** Exercise data follows **
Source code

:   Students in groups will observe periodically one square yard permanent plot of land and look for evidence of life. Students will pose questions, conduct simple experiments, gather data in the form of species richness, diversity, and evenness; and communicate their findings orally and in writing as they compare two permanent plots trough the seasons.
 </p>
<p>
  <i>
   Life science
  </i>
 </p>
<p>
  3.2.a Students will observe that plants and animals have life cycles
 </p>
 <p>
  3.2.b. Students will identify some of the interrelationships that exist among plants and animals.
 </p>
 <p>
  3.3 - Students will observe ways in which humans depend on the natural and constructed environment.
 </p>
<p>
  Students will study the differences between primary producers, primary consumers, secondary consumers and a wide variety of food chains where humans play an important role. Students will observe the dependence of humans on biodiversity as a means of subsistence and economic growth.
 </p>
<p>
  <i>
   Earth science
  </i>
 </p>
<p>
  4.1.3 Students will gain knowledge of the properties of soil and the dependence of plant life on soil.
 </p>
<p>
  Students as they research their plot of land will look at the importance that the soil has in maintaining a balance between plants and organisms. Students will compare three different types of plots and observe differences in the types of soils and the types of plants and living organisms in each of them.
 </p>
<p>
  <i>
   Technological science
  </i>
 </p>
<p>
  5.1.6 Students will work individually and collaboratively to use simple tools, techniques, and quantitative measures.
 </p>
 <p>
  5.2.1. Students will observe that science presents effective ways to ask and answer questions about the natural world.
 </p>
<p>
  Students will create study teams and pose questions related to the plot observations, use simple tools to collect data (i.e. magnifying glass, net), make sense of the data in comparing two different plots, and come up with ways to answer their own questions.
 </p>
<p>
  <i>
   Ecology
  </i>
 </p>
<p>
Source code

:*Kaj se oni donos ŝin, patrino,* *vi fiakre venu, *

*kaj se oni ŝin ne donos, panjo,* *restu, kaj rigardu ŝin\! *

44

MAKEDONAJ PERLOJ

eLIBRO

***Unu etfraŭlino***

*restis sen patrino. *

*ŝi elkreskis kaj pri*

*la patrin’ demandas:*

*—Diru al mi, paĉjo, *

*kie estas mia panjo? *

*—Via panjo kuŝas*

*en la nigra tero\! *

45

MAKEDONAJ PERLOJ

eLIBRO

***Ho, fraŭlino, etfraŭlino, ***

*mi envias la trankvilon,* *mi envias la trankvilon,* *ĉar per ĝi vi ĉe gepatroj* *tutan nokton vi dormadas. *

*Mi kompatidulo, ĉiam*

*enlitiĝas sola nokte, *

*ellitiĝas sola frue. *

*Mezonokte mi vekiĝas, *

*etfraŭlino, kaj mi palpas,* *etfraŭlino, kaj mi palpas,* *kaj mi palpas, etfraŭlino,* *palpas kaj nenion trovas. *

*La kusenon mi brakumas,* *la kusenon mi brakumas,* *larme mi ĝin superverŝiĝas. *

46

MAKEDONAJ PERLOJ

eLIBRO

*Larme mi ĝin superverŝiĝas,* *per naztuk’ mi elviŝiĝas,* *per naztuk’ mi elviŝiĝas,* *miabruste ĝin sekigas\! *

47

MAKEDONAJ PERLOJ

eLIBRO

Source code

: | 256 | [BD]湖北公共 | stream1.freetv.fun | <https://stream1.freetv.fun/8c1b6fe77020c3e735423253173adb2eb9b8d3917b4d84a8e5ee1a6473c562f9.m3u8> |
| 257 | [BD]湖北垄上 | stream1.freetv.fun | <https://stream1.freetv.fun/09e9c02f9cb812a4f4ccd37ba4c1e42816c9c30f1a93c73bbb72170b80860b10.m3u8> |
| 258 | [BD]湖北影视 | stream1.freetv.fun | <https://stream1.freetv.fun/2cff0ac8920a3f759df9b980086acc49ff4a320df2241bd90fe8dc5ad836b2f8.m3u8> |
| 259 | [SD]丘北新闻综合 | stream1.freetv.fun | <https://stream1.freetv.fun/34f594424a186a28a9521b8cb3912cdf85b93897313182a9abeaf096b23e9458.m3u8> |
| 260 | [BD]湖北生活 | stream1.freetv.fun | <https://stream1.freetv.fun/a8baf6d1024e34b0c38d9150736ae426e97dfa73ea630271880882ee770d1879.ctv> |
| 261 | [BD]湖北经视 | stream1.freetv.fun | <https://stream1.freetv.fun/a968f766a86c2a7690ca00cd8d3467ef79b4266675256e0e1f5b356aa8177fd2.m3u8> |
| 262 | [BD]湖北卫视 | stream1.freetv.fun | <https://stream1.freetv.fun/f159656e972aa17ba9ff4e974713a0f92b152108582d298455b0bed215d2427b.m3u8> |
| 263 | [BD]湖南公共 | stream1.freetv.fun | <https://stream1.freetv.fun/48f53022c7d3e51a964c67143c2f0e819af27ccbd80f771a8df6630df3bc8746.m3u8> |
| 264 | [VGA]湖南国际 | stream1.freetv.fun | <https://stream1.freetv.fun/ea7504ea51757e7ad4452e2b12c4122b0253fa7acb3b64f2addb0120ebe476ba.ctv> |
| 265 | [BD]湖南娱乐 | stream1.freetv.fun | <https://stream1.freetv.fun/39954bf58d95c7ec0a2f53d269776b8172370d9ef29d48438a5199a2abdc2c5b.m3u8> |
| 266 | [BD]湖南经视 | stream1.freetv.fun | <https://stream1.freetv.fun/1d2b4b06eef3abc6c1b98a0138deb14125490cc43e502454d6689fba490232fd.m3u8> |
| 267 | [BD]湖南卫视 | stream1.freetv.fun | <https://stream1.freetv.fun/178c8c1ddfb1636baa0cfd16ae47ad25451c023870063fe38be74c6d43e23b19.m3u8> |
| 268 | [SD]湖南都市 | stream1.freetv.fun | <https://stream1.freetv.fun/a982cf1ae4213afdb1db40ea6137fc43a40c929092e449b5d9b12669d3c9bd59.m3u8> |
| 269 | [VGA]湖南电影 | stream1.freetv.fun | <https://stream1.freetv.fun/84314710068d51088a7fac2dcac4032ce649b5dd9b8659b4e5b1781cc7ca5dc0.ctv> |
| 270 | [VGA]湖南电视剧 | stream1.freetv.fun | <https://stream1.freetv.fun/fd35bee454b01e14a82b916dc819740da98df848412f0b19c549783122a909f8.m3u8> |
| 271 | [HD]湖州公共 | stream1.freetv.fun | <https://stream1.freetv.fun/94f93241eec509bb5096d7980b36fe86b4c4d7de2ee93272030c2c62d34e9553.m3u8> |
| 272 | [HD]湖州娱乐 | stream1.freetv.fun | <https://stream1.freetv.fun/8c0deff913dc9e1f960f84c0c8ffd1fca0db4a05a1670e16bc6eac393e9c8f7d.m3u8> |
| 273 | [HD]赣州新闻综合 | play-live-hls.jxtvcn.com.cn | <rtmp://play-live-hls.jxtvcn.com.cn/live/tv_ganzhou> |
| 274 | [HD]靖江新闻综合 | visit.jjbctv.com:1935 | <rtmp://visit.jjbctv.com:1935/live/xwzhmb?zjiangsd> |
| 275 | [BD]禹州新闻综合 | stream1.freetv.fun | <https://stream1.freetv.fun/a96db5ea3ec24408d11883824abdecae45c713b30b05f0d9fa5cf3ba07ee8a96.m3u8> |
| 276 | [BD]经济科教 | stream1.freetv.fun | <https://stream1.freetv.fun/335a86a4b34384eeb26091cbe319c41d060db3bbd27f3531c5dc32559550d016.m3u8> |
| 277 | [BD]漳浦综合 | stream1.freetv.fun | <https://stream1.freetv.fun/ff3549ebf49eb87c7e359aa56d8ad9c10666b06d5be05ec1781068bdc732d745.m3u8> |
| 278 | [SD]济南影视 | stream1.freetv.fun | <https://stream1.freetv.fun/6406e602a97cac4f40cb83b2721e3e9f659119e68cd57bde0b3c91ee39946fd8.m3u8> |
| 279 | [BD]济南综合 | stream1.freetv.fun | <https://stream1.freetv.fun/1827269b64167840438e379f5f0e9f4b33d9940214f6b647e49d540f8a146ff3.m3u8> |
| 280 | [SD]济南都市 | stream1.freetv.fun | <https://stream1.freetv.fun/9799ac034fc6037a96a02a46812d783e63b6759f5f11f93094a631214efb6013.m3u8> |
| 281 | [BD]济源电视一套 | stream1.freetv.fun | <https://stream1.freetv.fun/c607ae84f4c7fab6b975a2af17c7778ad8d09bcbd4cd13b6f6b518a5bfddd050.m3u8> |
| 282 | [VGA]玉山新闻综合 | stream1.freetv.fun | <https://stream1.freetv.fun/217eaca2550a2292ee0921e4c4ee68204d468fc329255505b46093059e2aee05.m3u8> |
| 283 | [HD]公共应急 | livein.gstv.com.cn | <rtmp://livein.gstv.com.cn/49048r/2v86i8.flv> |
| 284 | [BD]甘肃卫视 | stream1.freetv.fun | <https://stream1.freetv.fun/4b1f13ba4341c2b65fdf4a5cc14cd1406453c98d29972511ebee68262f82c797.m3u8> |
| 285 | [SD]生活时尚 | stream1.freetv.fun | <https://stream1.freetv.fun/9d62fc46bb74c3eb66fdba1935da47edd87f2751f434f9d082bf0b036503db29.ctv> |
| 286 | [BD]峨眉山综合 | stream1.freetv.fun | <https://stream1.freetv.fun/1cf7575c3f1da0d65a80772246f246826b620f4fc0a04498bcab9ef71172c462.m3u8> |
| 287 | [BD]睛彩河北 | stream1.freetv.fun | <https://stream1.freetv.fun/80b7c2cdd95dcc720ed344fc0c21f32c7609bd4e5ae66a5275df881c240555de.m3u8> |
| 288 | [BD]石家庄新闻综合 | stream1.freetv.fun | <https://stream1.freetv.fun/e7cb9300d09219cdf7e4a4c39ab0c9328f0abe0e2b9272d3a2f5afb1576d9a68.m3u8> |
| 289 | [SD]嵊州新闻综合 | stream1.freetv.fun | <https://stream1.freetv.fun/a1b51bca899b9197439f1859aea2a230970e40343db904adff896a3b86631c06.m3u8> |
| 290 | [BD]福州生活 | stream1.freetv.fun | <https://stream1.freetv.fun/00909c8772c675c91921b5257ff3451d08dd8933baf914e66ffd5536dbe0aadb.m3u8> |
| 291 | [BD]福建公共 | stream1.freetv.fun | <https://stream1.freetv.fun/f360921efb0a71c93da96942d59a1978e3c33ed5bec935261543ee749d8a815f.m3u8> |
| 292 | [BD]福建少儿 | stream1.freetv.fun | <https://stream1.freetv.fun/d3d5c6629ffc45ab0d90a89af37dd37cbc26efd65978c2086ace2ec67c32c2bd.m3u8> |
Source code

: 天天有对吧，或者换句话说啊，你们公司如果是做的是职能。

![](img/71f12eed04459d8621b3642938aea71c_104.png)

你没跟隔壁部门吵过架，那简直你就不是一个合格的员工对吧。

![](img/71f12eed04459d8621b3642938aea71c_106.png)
** End of Exercise data **
Count the lines in the data above that contain the string "questions", treating uppercase and lowercase letters as distinct. Reply with the number alone.

3